Assignment - Rewrite every line of text in the entries below as a Markdown table with two columns, "Row" for a running line number and "Line" for the line itself. Leave out blank lines and the pictures.

[Transcribed page contents]

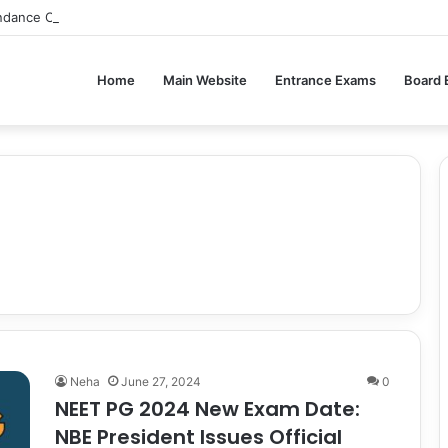
ndance Compulsory for CBSE Board Exams?
Home
Main Website
Entrance Exams
Board
Neha
June 27, 2024
0
NEET PG 2024 New Exam Date:
NBE President Issues Official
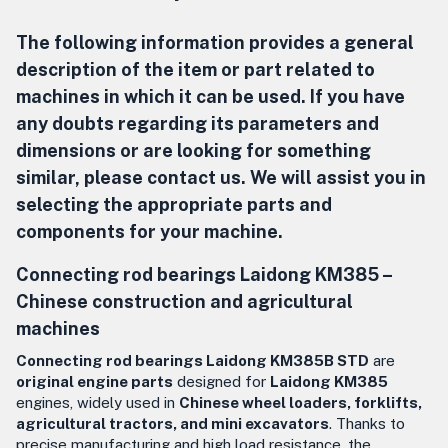
The following information provides a general
description of the item or part related to
machines in which it can be used. If you have
any doubts regarding its parameters and
dimensions or are looking for something
similar, please contact us. We will assist you in
selecting the appropriate parts and
components for your machine.
Connecting rod bearings Laidong KM385 –
Chinese construction and agricultural
machines
Connecting rod bearings Laidong KM385B STD
are
original engine parts
designed for
Laidong KM385
engines, widely used in
Chinese wheel loaders, forklifts,
agricultural tractors, and mini excavators
. Thanks to
precise manufacturing and high load resistance, the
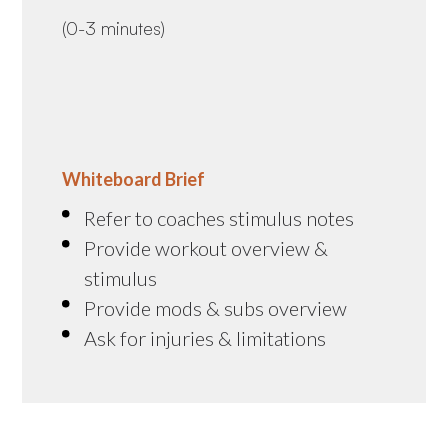
(0-3 minutes)
Whiteboard Brief
Refer to coaches stimulus notes
Provide workout overview &
stimulus
Provide mods & subs overview
Ask for injuries & limitations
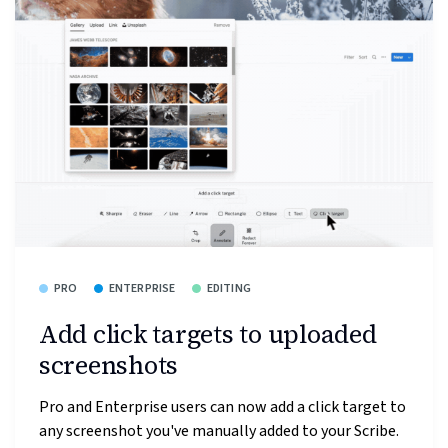
PRO
ENTERPRISE
EDITING
Add click targets to uploaded
screenshots
Pro and Enterprise users can now add a click target to
any screenshot you've manually added to your Scribe.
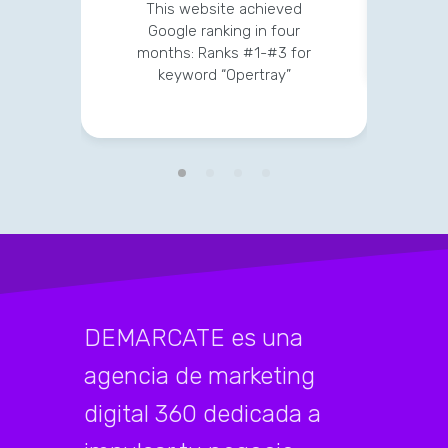
str
This website achieved
clien
Google ranking in four
months: Ranks #1-#3 for
keyword “Opertray”
DEMARCATE es una
agencia de marketing
digital 360 dedicada a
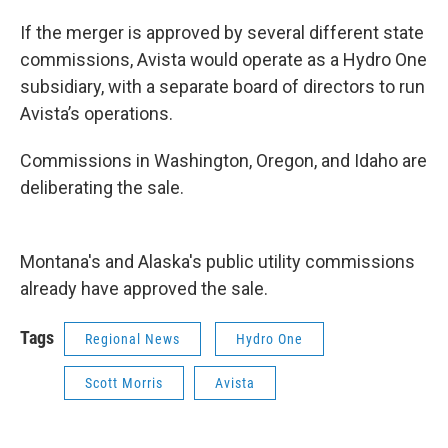
If the merger is approved by several different state
commissions, Avista would operate as a Hydro One
subsidiary, with a separate board of directors to run
Avista’s operations.
Commissions in Washington, Oregon, and Idaho are
deliberating the sale.
Montana's and Alaska's public utility commissions
already have approved the sale.
Tags
Regional News
Hydro One
Scott Morris
Avista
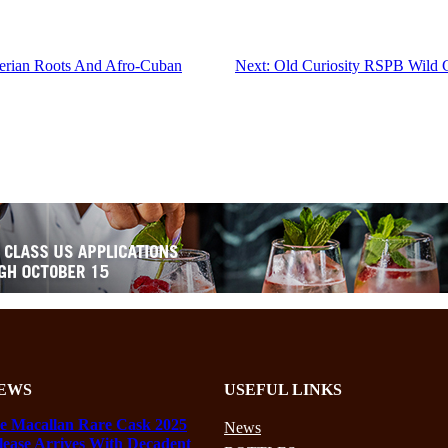
gerian Roots And Afro-Cuban
Next:
Old Curiosity RSPB Wild G
EWS
USEFUL LINKS
e Macallan Rare Cask 2025
News
lease Arrives With Decadent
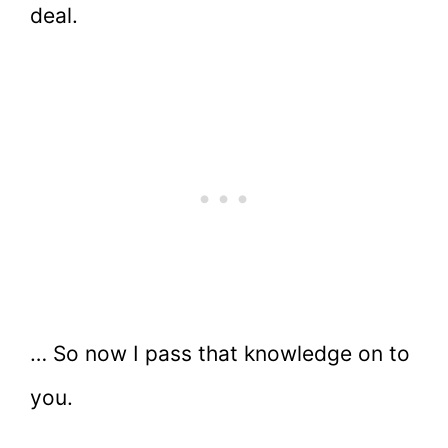
deal.
… So now I pass that knowledge on to
you.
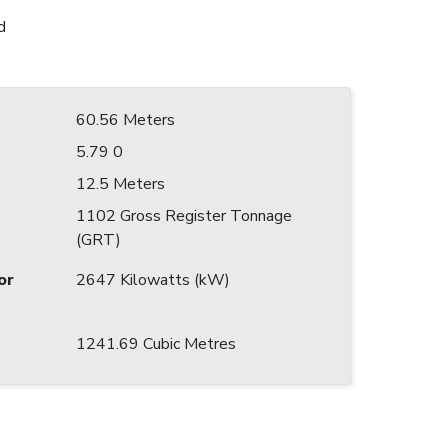
d
60.56 Meters
5.79 0
12.5 Meters
1102 Gross Register Tonnage
(GRT)
or
2647 Kilowatts (kW)
1241.69 Cubic Metres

Task answer -
| Row | Line |
|---|---|
| 1 | ndance Compulsory for CBSE Board Exams? |
| 2 | Home |
| 3 | Main Website |
| 4 | Entrance Exams |
| 5 | Board |
| 6 | Neha |
| 7 | June 27, 2024 |
| 8 | 0 |
| 9 | NEET PG 2024 New Exam Date: |
| 10 | NBE President Issues Official |
| 11 | The following information provides a general |
| 12 | description of the item or part related to |
| 13 | machines in which it can be used. If you have |
| 14 | any doubts regarding its parameters and |
| 15 | dimensions or are looking for something |
| 16 | similar, please contact us. We will assist you in |
| 17 | selecting the appropriate parts and |
| 18 | components for your machine. |
| 19 | Connecting rod bearings Laidong KM385 – |
| 20 | Chinese construction and agricultural |
| 21 | machines |
| 22 | Connecting rod bearings Laidong KM385B STD |
| 23 | are |
| 24 | original engine parts |
| 25 | designed for |
| 26 | Laidong KM385 |
| 27 | engines, widely used in |
| 28 | Chinese wheel loaders, forklifts, |
| 29 | agricultural tractors, and mini excavators |
| 30 | . Thanks to |
| 31 | precise manufacturing and high load resistance, the |
| 32 | (0-3 minutes) |
| 33 | Whiteboard Brief |
| 34 | Refer to coaches stimulus notes |
| 35 | Provide workout overview & |
| 36 | stimulus |
| 37 | Provide mods & subs overview |
| 38 | Ask for injuries & limitations |
| 39 | PRO |
| 40 | ENTERPRISE |
| 41 | EDITING |
| 42 | Add click targets to uploaded |
| 43 | screenshots |
| 44 | Pro and Enterprise users can now add a click target to |
| 45 | any screenshot you've manually added to your Scribe. |
| 46 | str |
| 47 | This website achieved |
| 48 | clien |
| 49 | Google ranking in four |
| 50 | months: Ranks #1-#3 for |
| 51 | keyword “Opertray” |
| 52 | DEMARCATE es una |
| 53 | agencia de marketing |
| 54 | digital 360 dedicada a |
| 55 | If the merger is approved by several different state |
| 56 | commissions, Avista would operate as a Hydro One |
| 57 | subsidiary, with a separate board of directors to run |
| 58 | Avista’s operations. |
| 59 | Commissions in Washington, Oregon, and Idaho are |
| 60 | deliberating the sale. |
| 61 | Montana's and Alaska's public utility commissions |
| 62 | already have approved the sale. |
| 63 | Tags |
| 64 | Regional News |
| 65 | Hydro One |
| 66 | Scott Morris |
| 67 | Avista |
| 68 | gerian Roots And Afro-Cuban |
| 69 | Next: |
| 70 | Old Curiosity RSPB Wild G |
| 71 | EWS |
| 72 | USEFUL LINKS |
| 73 | e Macallan Rare Cask 2025 |
| 74 | News |
| 75 | lease Arrives With Decadent |
| 76 | deal. |
| 77 | … So now I pass that knowledge on to |
| 78 | you. |
| 79 | d |
| 80 | 60.56 Meters |
| 81 | 5.79 0 |
| 82 | 12.5 Meters |
| 83 | 1102 Gross Register Tonnage |
| 84 | (GRT) |
| 85 | or |
| 86 | 2647 Kilowatts (kW) |
| 87 | 1241.69 Cubic Metres |